The appearance of slime in and around taps, or the staining of tiles and surfaces in kitchens and bathrooms is often due to the growth of microscopic organisms such as bacteria and fungi. Collectively, these growths are called biofilms.
Bacteria and fungi are naturally present in air, food and water and can attach themselves to damp surfaces, where they can multiply to produce a visible jelly-like growth, slime or stain in various colours (black, grey and pink).
Although not nice to look at, biofilms are considered to be a nuisance rather than a risk to health. It’s not possible to completely and permanently remove biofilms, however, it’s possible to stop them growing.

 

What can be done to reduce biofilms?

The bacteria and fungi that live in biofilms need water and nutrients to survive and grow. The best way to prevent growth is to improve ventilation so kitchen and bathrooms can dry quickly.
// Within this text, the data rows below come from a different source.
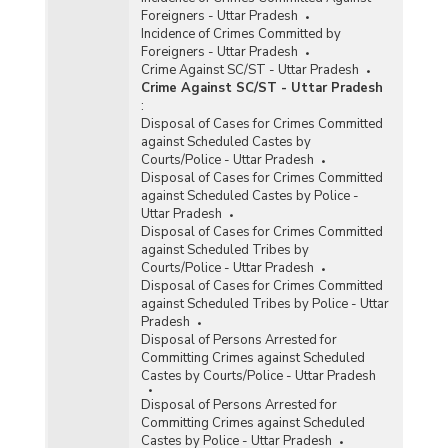
Foreigners - Uttar Pradesh
Incidence of Crimes Committed by
Foreigners - Uttar Pradesh
Crime Against SC/ST - Uttar Pradesh
Crime Against SC/ST - Uttar Pradesh
:
Disposal of Cases for Crimes Committed
against Scheduled Castes by
Courts/Police - Uttar Pradesh
Disposal of Cases for Crimes Committed
against Scheduled Castes by Police -
Uttar Pradesh
Disposal of Cases for Crimes Committed
against Scheduled Tribes by
Courts/Police - Uttar Pradesh
Disposal of Cases for Crimes Committed
against Scheduled Tribes by Police - Uttar
Pradesh
Disposal of Persons Arrested for
Committing Crimes against Scheduled
Castes by Courts/Police - Uttar Pradesh
Disposal of Persons Arrested for
Committing Crimes against Scheduled
Castes by Police - Uttar Pradesh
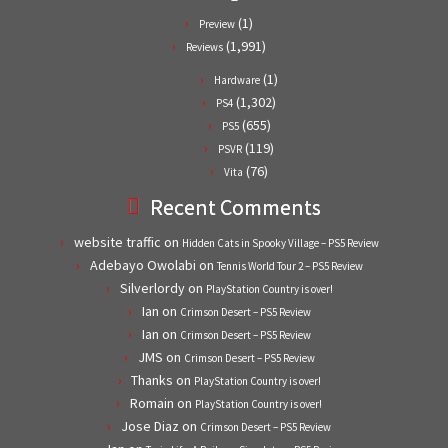
(1)
Preview
(1,991)
Reviews
(1)
Hardware
(1,302)
PS4
(655)
PS5
(119)
PSVR
(76)
Vita
Recent Comments
website traffic
on
Hidden Cats in Spooky Village – PS5 Review
Adebayo Owolabi
on
Tennis World Tour 2 – PS5 Review
Silverlordy
on
PlayStation Country is over!
Ian
on
Crimson Desert – PS5 Review
Ian
on
Crimson Desert – PS5 Review
JMS
on
Crimson Desert – PS5 Review
Thanks
on
PlayStation Country is over!
Romain
on
PlayStation Country is over!
Jose Diaz
on
Crimson Desert – PS5 Review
It’s also important to reduce the food sources available to biofilms. These may include shampoos, soaps and general kitchen food. Keeping the areas clean and free from potential food sources will restrict growth.

Certain plumbing materials can also promote growth of biofilms, for example rubber washers in taps and some flexible hoses connected to washing machines and dishwashers. If you suspect these to be the cause of biofilms, get advice from a qualified plumbers merchant and replace them with an approved product.

If any taps where biofilm has been noticed are fed from a header tank, it’s worth investigating to check that it’s clean and correctly sealed. Biofilms attach and grow quicker on rough surfaces such as limescale. Limescale can be removed using a brush and a variety of cleaning products.

The use of water filters and softeners can also encourage biofilm growth, especially if they aren’t maintained and serviced according to the manufacturers’ instructions.